Perhaps it’s straightforward: whatever the work you do, you find more of it and have a higher income during months of extreme weather, hot or cold. That would actually suggest that you might be better off paying your electric bills as they come in. The fluctuations in electricity use and its cost don’t hit you as hard in months of extremes because those are also months when your earnings are higher. Then again, the highs and lows may not line up. Your occupation may not be affected much by the seasons; there may be other factors at play, or it may mean every job’s a hustle. A level-payment plan lowers the pending-crisis stress and frees you to keep hustling. In practical terms, the only way to be sure is to lay out the facts where you can look at them. With luck, such a planning tool will make it easier for you to make other spending and saving decisions.
- When every penny counts. Ask your energy provider plenty of questions before assuming that a level-payment plan is the best solution to your problems. The reason for this is more apparent in the energy plan’s alternative nickname: average-billing. To provide you with high-quality reliable electricity, your provider must have access to good energy sources and, while leveling your costs, is dealing with an independent series of fluctuations in electricity costs that must be shared by consumers to keep the company functioning.
What you and your energy provider have in common is that predicting costs is critical to success. Because supply costs may rise during the year, level-payment plans do not always let you pay the lowest possible charge per kwH of electric power at all times. Electricity companies must project the range of costs, and, if you compare notes with a neighbor who’s just paying the bills that come in, you may find that at times you are paying a higher electricity rate than pay-as-you-go customers. Your decision will have to center around whether predictability matters more than absolute minimum cost. Electricity companies work hard to minimize differences, but there will be times when you are paying a higher rate because of averaging.

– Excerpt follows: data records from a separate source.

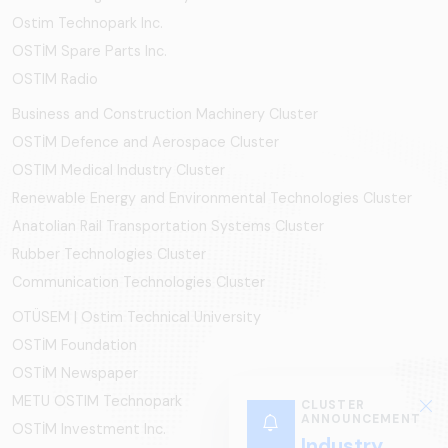
Ostim Technopark Inc.
OSTİM Spare Parts Inc.
OSTIM Radio
Business and Construction Machinery Cluster
OSTİM Defence and Aerospace Cluster
OSTIM Medical Industry Cluster
Renewable Energy and Environmental Technologies Cluster
Anatolian Rail Transportation Systems Cluster
Rubber Technologies Cluster
Communication Technologies Cluster
OTÜSEM | Ostim Technical University
OSTİM Foundation
OSTİM Newspaper
METU OSTIM Technopark
CLUSTER
ANNOUNCEMENT
OSTİM Investment Inc.
Industry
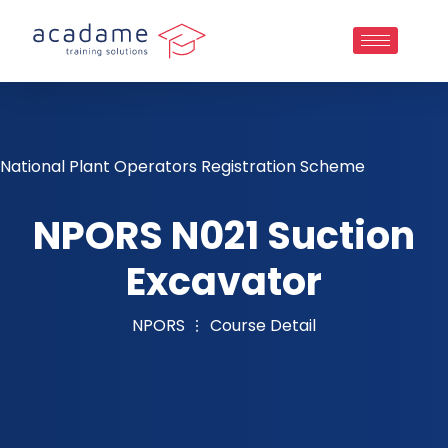
National Plant Operators Registration Scheme
NPORS N021 Suction
Excavator
NPORS
Course Detail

- Other circumstances can affect your choice of payment options. Many have to do with whether you are taking the most productive steps to reduce electricity costs. Are you taking advantage of your company’s “free” usage hours, at night and on weekends? Have you replaced incandescent bulbs with more energy-efficient light bulbs? Are your electronics on power-strips, so that they can be shut completely off when not in use? Have you turned the water-heater thermostat down from the factory setting of 140 degrees F to 120 degrees F? The level at which you are actively taking steps to reduce your energy costs can influence your choice of payment plan.
- Take into consideration other aspects of your life-style. Much as families can often say “we always,” gradual changes can have subtle impacts on household expenses. Growing young children or a new baby can mean more time at home, more home cooking and definitely more hot water for bathing and laundry. Having an elderly parent move in may mean increased use of heat and air-conditioning, along with higher lighting levels.
Emptying your nest can mean more travel, and electricity expenses may go down. You may also need to plan for providing electricity to a vacation home. Will your next car be electric? When deciding how you want to pay for your electricity, even the most “always” of families need to compare electricity rates and look over how electric needs have changed, and may continue to do so.